Short problem 1:
Which lines of the entries contain the string "kern"? Show each of them in full.

Text excerpt:
□ □ □ □
State of Shock is the fifth solo studio album by American hard rock musician Ted Nugent. It was released in May 1979 by Epic Records.

State of Shock closed a decade in which Nugent took his hard-rocking wildman persona to the top of the charts. Although the album reached the U.S. Top 20 and quickly went gold, it is Nugent's first solo album not to attain a platinum certification.

The best known track remains the album opener "Paralyzed", which was performed live on a 1980 episode of the TV show Fridays, and turned up again a year later on Great Gonzos! The Best of Ted Nugent. Other highlights include "Saddle Sore" and "Alone", a rare power ballad for him, sung by Charlie Huhn. A live show from this era is captured on the 1997 archive release Live at Hammersmith '79.
□ □ □ □
Listing:

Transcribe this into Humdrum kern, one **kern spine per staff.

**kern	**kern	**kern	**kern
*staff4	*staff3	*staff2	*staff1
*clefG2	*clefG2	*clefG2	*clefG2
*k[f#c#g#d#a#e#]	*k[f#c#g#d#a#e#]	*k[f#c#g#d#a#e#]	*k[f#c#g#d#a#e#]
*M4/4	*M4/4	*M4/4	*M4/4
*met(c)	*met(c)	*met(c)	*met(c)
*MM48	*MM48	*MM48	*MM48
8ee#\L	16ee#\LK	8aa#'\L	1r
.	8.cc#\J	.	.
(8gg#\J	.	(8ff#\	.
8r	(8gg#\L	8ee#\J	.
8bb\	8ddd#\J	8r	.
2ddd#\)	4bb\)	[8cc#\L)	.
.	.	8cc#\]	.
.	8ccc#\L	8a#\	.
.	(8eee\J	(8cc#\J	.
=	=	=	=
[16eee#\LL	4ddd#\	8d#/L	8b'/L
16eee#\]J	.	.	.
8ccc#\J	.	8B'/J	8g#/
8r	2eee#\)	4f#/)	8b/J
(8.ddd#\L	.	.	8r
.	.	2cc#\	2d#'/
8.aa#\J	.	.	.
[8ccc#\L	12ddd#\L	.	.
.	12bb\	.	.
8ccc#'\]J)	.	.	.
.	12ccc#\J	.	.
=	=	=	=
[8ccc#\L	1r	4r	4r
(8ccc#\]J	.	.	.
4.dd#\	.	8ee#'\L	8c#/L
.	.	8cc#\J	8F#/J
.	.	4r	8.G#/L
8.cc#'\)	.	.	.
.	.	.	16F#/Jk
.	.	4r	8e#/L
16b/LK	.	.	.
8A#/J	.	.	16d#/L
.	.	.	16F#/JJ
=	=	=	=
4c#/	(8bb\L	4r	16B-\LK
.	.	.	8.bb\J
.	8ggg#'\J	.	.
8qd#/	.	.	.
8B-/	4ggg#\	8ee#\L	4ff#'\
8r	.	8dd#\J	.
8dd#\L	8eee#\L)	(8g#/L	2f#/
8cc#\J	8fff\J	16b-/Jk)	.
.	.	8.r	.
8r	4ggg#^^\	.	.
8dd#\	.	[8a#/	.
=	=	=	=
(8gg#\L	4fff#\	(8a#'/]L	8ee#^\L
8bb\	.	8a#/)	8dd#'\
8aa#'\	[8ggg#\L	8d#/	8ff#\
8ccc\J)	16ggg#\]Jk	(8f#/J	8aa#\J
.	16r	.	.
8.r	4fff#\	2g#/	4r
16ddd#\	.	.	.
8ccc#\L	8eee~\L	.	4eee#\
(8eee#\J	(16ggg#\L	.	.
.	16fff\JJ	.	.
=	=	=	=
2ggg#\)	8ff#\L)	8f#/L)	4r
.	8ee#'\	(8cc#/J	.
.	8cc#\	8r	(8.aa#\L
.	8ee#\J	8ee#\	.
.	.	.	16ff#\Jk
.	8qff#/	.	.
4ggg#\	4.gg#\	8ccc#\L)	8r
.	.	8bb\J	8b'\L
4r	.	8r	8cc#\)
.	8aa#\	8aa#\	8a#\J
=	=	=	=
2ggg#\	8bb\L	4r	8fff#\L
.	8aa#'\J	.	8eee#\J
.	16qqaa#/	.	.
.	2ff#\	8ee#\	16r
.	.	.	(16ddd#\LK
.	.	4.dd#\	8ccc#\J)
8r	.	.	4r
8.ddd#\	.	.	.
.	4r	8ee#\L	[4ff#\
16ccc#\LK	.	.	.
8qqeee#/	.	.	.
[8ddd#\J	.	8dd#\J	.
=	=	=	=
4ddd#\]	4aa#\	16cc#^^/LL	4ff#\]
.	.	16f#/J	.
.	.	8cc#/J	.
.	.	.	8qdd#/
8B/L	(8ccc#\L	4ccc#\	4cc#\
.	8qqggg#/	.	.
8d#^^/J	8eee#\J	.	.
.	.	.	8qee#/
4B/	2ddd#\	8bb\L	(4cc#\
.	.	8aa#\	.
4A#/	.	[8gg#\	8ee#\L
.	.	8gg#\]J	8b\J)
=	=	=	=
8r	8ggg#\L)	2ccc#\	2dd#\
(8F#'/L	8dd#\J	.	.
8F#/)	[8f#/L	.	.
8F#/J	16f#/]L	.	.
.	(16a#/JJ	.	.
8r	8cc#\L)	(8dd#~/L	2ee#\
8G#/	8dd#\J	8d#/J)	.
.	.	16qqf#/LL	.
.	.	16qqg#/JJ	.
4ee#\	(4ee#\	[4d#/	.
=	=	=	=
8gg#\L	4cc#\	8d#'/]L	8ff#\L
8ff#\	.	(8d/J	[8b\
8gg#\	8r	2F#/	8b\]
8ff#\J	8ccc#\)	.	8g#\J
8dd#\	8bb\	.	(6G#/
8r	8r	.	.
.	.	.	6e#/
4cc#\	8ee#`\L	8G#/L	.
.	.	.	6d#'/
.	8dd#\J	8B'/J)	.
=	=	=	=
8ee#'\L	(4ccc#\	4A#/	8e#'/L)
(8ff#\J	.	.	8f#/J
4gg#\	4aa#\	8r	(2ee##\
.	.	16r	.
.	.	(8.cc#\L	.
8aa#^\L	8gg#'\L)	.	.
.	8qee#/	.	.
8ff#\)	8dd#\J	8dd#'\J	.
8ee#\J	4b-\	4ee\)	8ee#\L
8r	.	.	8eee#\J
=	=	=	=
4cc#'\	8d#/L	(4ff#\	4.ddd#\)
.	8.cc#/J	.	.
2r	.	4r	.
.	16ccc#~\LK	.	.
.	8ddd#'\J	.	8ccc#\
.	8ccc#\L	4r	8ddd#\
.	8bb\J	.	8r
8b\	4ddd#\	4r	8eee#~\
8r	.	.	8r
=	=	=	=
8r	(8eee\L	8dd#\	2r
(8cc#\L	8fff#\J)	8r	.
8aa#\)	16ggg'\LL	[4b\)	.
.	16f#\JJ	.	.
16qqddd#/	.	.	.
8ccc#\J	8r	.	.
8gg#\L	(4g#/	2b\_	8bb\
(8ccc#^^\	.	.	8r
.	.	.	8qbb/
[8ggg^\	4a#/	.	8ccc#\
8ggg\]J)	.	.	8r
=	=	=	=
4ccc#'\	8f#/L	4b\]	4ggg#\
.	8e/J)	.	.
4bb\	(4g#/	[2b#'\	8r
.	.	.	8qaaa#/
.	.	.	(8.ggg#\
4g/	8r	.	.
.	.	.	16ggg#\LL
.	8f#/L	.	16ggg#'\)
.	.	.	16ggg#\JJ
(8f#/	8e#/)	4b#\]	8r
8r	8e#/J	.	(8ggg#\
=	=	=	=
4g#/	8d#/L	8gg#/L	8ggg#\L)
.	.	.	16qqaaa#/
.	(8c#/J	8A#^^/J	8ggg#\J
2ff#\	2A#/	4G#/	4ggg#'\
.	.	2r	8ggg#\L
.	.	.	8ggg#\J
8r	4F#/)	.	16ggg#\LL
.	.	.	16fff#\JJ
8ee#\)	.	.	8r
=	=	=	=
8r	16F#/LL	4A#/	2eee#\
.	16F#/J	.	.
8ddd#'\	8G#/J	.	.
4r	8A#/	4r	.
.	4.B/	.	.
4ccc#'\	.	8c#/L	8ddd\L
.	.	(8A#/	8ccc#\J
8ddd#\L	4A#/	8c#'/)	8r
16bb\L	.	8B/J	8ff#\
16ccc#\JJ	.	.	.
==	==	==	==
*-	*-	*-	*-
□ □ □ □
Short problem 2:
What does the State of Shock text say from "State of Shock closed" to "at Hammersmith '79."? Quote that passage word for word.

Full response 1:
Transcribe this into Humdrum kern, one **kern spine per staff.
**kern	**kern	**kern	**kern

Full response 2:
State of Shock closed a decade in which Nugent took his hard-rocking wildman persona to the top of the charts. Although the album reached the U.S. Top 20 and quickly went gold, it is Nugent's first solo album not to attain a platinum certification.

The best known track remains the album opener "Paralyzed", which was performed live on a 1980 episode of the TV show Fridays, and turned up again a year later on Great Gonzos! The Best of Ted Nugent. Other highlights include "Saddle Sore" and "Alone", a rare power ballad for him, sung by Charlie Huhn. A live show from this era is captured on the 1997 archive release Live at Hammersmith '79.